UN HUIS-CLOS EST-IL UN MANQUE DE TRANSPARENCE ?

Ce texte a initialement été publié le 15 mai 2015 et repris dans un article du quotidien Le Devoir. 

 

Le recours au huis clos dans une démarche sur l’acceptabilité sociale est-elle une erreur stratégique ou une étape favorable à la participation du public ? Au lendemain de son élection, Philippe Couillard a promis que son gouvernement serait le plus transparent avec une divulgation proactive de l’information. Depuis l’élection, d’autres ministres, dont le président du conseil du Trésor Martin Coiteux, l’ont aussi promis. Cet engagement semble aujourd’hui mis à mal avec les consultations amorcées dans le cadre du Chantier sur l’acceptabilité sociale par le ministre de l’Énergie et des Ressources naturelles Pierre Arcand.

 

La controverse a fait les manchette alors qu’un journaliste du Devoir n’a pu, pour cause de huis clos dit-on, assister aux Tables de discussion prévues par le ministère de l’Énergie et des Ressources Naturelles. Selon cette perspective, restreindre l’accès aux médias à une consultation sur invitation est perçu comme un manque de transparence.

 

Rappelons que la transparence, au même titre que la participation du public, est un moyen pour accroître la confiance des citoyens envers leurs gouvernants. Il faut savoir que dans une démarche sur l’acceptabilité sociale, le recours au huis clos et la participation sur invitation apparaissent être des paradoxes – un paradoxe étant ce qui va contre la logique. Mais, en démocratique participative, s’agit-il d’un paradoxe ou d’une apparence de paradoxe ? Dans un contexte de participation publique, le huis clos peut, de l’extérieur, sembler être une entrave à la transparence. Effectivement, en lui-même, le huis clos ne permet pas de savoir ce qui se dit ; il se crée un effet de boîte noire. Pour autant, cette boîte noire est-elle non démocratique ? Après tout, dans le cas présent, elle « contient » un processus participatif.

 

Vu de l’intérieur, qu’offre un huis clos aux participants et aux organisateurs ? Il propose un climat plus favorable aux d’échanges. Certaines choses se discutent mieux sans la pression d’une écoute grand public et médiatique. Il permet d’oser dire avec franchise les opinions, les attentes, les craintes, les intérêts. À cette échelle, n’y a-t-il pas un gain en transparence et en démocratie ?

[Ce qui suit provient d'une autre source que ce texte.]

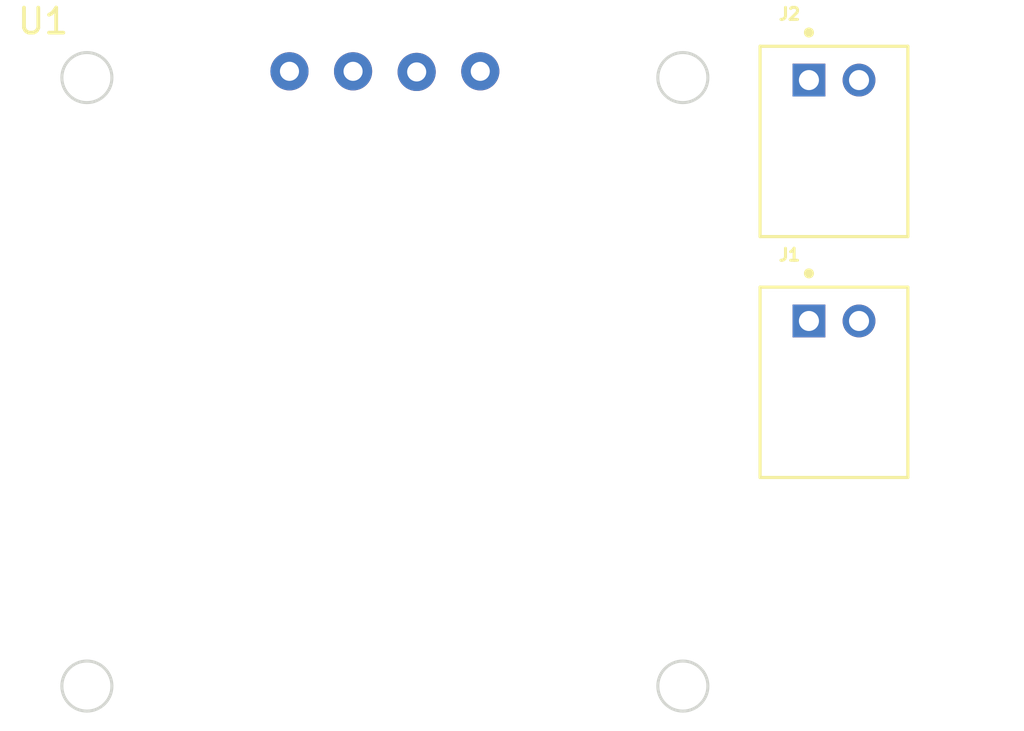
<source format=kicad_pcb>
(kicad_pcb (version 20211014) (generator pcbnew)

  (general
    (thickness 1.6)
  )

  (paper "A4")
  (layers
    (0 "F.Cu" signal)
    (31 "B.Cu" signal)
    (32 "B.Adhes" user "B.Adhesive")
    (33 "F.Adhes" user "F.Adhesive")
    (34 "B.Paste" user)
    (35 "F.Paste" user)
    (36 "B.SilkS" user "B.Silkscreen")
    (37 "F.SilkS" user "F.Silkscreen")
    (38 "B.Mask" user)
    (39 "F.Mask" user)
    (40 "Dwgs.User" user "User.Drawings")
    (41 "Cmts.User" user "User.Comments")
    (42 "Eco1.User" user "User.Eco1")
    (43 "Eco2.User" user "User.Eco2")
    (44 "Edge.Cuts" user)
    (45 "Margin" user)
    (46 "B.CrtYd" user "B.Courtyard")
    (47 "F.CrtYd" user "F.Courtyard")
    (48 "B.Fab" user)
    (49 "F.Fab" user)
    (50 "User.1" user)
    (51 "User.2" user)
    (52 "User.3" user)
    (53 "User.4" user)
    (54 "User.5" user)
    (55 "User.6" user)
    (56 "User.7" user)
    (57 "User.8" user)
    (58 "User.9" user)
  )

  (setup
    (pad_to_mask_clearance 0)
    (pcbplotparams
      (layerselection 0x00010fc_ffffffff)
      (disableapertmacros false)
      (usegerberextensions false)
      (usegerberattributes true)
      (usegerberadvancedattributes true)
      (creategerberjobfile true)
      (svguseinch false)
      (svgprecision 6)
      (excludeedgelayer true)
      (plotframeref false)
      (viasonmask false)
      (mode 1)
      (useauxorigin false)
      (hpglpennumber 1)
      (hpglpenspeed 20)
      (hpglpendiameter 15.000000)
      (dxfpolygonmode true)
      (dxfimperialunits true)
      (dxfusepcbnewfont true)
      (psnegative false)
      (psa4output false)
      (plotreference true)
      (plotvalue true)
      (plotinvisibletext false)
      (sketchpadsonfab false)
      (subtractmaskfromsilk false)
      (outputformat 1)
      (mirror false)
      (drillshape 1)
      (scaleselection 1)
      (outputdirectory "")
    )
  )

  (net 0 "")
  (net 1 "GND")
  (net 2 "Net-(J1-Pad2)")
  (net 3 "/Voltage Regulator/BATT+")

  (footprint "S2B-PH-K-S(LF)(SN) 2mm JST Connector:JST_S2B-PH-K-S(LF)(SN)" (layer "F.Cu") (at 160.782 104.14))

  (footprint "S2B-PH-K-S(LF)(SN) 2mm JST Connector:JST_S2B-PH-K-S(LF)(SN)" (layer "F.Cu") (at 160.782 94.52))

  (footprint "Libraries:oled" (layer "F.Cu") (at 129.197 92.67))

)

</source>
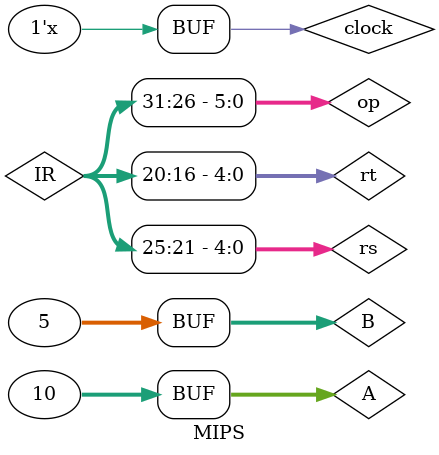
<source format=v>

module MIPS ();
  //Decleration section
  reg clock = 0;
  reg [31:0] PC,IR,ALUout,IMemorey[1023:0];
  
  wire [4:0]rs,rt;
  wire [5:0]op;
  
  wire [31:0] A,B;
  
  //Intialization section

    initial 
  begin
    PC <= 0;
    IMemorey[0]<=32;
    IMemorey[1] <= 25;
  end
  
  assign A = 10;
  assign B = 5;
  
  // Decoding
  assign rs = IR[25:21]; //not imp at this code
  assign rt = IR[20:16]; // not imp at this code
  assign op = IR[31:26]; //imp
  
  
    
  always 
  begin
    #5 clock <= ~clock;
  end
  
  always @ (posedge clock)
  begin 
    IR <= IMemorey[PC>>2];
    PC <= PC+4;
    if (IR[31:26] == 6'b000000)
      
      case(IR[5:0])
        32: ALUout <= A+B;
        25: ALUout <= A-B;
        default :;
      endcase
      
    
end 

endmodule
  
  
  /*
  Question: why the Execution start in the next postive edge m3 en 
  IR = IMemorey[0] in the first positive edge 
  */
</source>
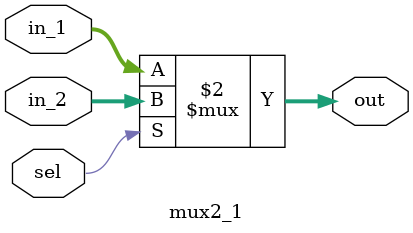
<source format=v>
module mux2_1(
input  wire [31:0] in_1, 
input  wire [31:0] in_2,
input  wire         sel,
output wire [31:0] out);
  
assign out = (sel == 1'b0)? in_1:in_2 ;
  
  
endmodule


</source>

Afin d’éliminer l’effet paradoxal du huis clos, il eut cependant été judicieux d’annoncer d’entrée de jeu, des séances ouvertes au grand public, médias inclus. Cela aurait offert un juste complément démocratique aux rencontres privées. L’annonce de la tenue des séances publiques a été faite a posteriori par le ministre responsable. En réagissant plutôt qu’en anticipant ce besoin réel d’ouverture du processus, le Ministère a manqué à son devoir d’exemplarité. L’exemplarité d’être un modèle une matière d’action publique, ce qui s’accorde mal avec le rattrapage médiatique.

 

Le second paradoxe est celui du principe « sur invitation ». Il s’agit d’un paradoxe apparent, le Chantier étant ouvert à tous, mais sur invitation. Cette situation n’est pas, en soi, inusitée, plusieurs forums publics fonctionnant de cette manière, notamment les commissions parlementaires. Mais le thème de l’acceptabilité sociale peut, légitimement, laisser sous-entendre une pleine ouverture à tous. Par contre, on ne connaît ni les critères de sélection des participants, ni leur nombre. En l’absence de critères clairement énoncés, l’apparence de paradoxe s’accompagne d’un risque d’apparence de partialité. Dans une perspective d’exemplarité et d’impartialité, il eut été attendu que les critères de sélection soient publiés.

 

 

En voulant mener un chantier sur l’acceptabilité sociale, le Ministère s’engage dans une avenue où sa stratégie doit être celle de l’impartialité et de l’exemplarité. En s’assurant d’être impartial et exemplaire, le Ministère concourt à la crédibilité des résultats du Chantier et à la légitimité de ses suites. Ce qui l’honore. En optant pour le huis clos, le Ministère n’a pas failli en matière de transparence, mais a créé un paradoxe. Pour palier au paradoxe démocratique du huis clos, il faudra que les résultats du Chantier fassent état avec justesse des échanges tenus en privé. Ce n’est qu’à ce prix que le paradoxe pourra être dépassé.